Les Chroniques de l'Imaginaire

Pierre Goldman, la vie d'un autre - Moynot, Emmanuel

19 décembre 1969, la pharmacie du 6 boulevard Richard-Lenoir est attaquée. La pharmacienne et sa préparatrice sont assassinées. Le 8 avril 1970, Pierre Goldman est arrêté pour ces meurtres. Il avouera différents braquages mais refusera de prendre sur lui les meurtres de ces deux femmes. Il ne donnera jamais non plus ses complices, quand il en avait, pas plus qu'il ne donnera le nom de celui qu'il sait l'avoir dénoncé.

Pierre Goldman était étudiant à la Sorbonne. Il était aussi militant d'extrême gauche. Il fit partie du service d'ordre de l'UEC et se battait régulièrement contre les membres d'Occident, un mouvement d'extrême droite dont Alain Madelin et Gérard Longuet étaient membres. Il partit aussi en Amérique du Sud pour rejoindre la guérilla communiste. Il eut beaucoup de facettes, mais une qui prédominait sur toutes les autres était son origine : Pierre Goldman était juif. Pas forcément croyant et pas pratiquant, mais juif. Ses parents étaient des juifs polonais qui furent persécutés parce que militants. Cela le marqua, et le forgea dans sa chair, dans son être.

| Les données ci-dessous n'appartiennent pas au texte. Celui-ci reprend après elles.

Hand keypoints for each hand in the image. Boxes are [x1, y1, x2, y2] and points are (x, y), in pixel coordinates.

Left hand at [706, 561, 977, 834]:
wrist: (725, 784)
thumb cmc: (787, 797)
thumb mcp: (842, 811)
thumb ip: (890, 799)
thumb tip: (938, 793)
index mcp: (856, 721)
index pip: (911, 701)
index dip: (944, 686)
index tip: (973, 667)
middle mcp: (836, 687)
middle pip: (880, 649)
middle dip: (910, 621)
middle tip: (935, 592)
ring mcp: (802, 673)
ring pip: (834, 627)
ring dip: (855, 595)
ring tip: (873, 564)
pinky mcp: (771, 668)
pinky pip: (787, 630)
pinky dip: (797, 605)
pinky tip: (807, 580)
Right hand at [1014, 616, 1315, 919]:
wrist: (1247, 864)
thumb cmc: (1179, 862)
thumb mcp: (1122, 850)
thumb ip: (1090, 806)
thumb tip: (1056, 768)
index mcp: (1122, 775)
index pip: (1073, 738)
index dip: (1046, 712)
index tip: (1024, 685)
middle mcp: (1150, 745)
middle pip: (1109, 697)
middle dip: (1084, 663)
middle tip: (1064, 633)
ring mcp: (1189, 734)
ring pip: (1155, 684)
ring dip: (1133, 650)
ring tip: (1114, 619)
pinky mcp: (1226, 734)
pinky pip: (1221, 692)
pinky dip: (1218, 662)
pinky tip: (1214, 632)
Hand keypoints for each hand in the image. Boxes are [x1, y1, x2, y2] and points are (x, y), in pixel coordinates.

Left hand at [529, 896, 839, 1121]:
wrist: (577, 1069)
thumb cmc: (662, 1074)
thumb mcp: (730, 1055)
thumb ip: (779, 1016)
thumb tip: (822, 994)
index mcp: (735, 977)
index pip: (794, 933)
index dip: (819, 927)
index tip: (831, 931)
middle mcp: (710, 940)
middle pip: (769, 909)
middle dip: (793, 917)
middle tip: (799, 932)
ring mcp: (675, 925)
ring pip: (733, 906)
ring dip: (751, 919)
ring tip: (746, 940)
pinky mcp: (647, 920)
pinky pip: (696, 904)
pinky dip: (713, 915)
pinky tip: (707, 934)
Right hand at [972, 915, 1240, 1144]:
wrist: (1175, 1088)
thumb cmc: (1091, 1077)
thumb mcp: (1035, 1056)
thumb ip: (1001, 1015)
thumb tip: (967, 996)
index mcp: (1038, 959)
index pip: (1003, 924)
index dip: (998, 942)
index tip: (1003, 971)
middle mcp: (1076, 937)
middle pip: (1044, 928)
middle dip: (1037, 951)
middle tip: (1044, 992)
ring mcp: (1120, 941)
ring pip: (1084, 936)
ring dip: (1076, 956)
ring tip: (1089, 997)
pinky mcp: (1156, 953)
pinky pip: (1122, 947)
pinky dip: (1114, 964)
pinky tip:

Pierre Goldman fut condamné en 1974 à la prison à perpétuité. En 1976 son cas fut révisé et il fut acquitté. Mais cela ne se fit pas de manière simple. Il passa quand même six années en prison pendant lesquelles il passa des diplômes en espagnol, notamment. Marqué par l'Histoire, marqué par son histoire, Pierre Goldman avait des principes qui l'enfermèrent parfois dans un carcan rigide dont il ne pouvait se sortir. Et en 1979, il est assassiné.

Ce sont toutes ces facettes, toute cette histoire, qu'Emmanuel Moynot nous propose de visiter. Pierre Goldman, la vie d'un autre, est avant tout une bande dessinée. Une bande dessinée dont le trait en noir et blanc, qui pourrait paraitre "simple" de prime abord, se trouve être d'une grande justesse, d'un grand sens du détail et d'une grande observation. Cela se ressentira principalement dans les croquis que l'on trouve dans les entretiens qu'Emmanuel Moynot fit avec d'anciennes connaissances de Pierre Goldman. Avec un simple trait tout bête mais bien fait, Emmanuel Moynot nous montre une façade de bâtiment, un personnage célèbre ou une émotion avec une vérité qui m'a vraiment marqué. Je disais que ce volume était avant tout une bande dessinée, donc il n'est pas seulement cela. Comme évoqué, nous allons avoir des retranscriptions d'entretiens. Et, pour moi, le plus grand intérêt du livre se trouve ici. Non pas que le reste soit inintéressant, mais simplement ces entretiens nous éclairent sur l'époque, sur les personnages, sur le contexte, et cela nous plonge dans cette époque lointaine.

Même si Emmanuel Moynot, comme on le verra facilement, a fait un véritable travail de journaliste en plongeant dans cette aventure, il faut bien avouer qu'il vaut mieux avoir une sensibilité de gauche voire d'extrême gauche pour apprécier la lecture. Nous ne sommes pas dans un article de Minute, souvent cité, et donc le volume ne vise pas à les prendre dans le sens du poil. Outre ce parti pris, qui personnellement ne me dérange pas vraiment, ce livre est très bien fait et dénote d'un boulot énorme de documentation.

Je n'étais pas forcément très chaud au départ pour me lancer dans cette lecture mais je ne la regrette pas ; elle m'a passionné de bout en bout. Je ne pense pas que Pierre Goldman soit une personnalité que je puisse apprécier mais son parcours permet de mettre en avant notre société qui aime se gargariser de démocratie mais qui, finalement, a des méthodes sous-jacentes qui sont plus que douteuses, discutables et condamnables.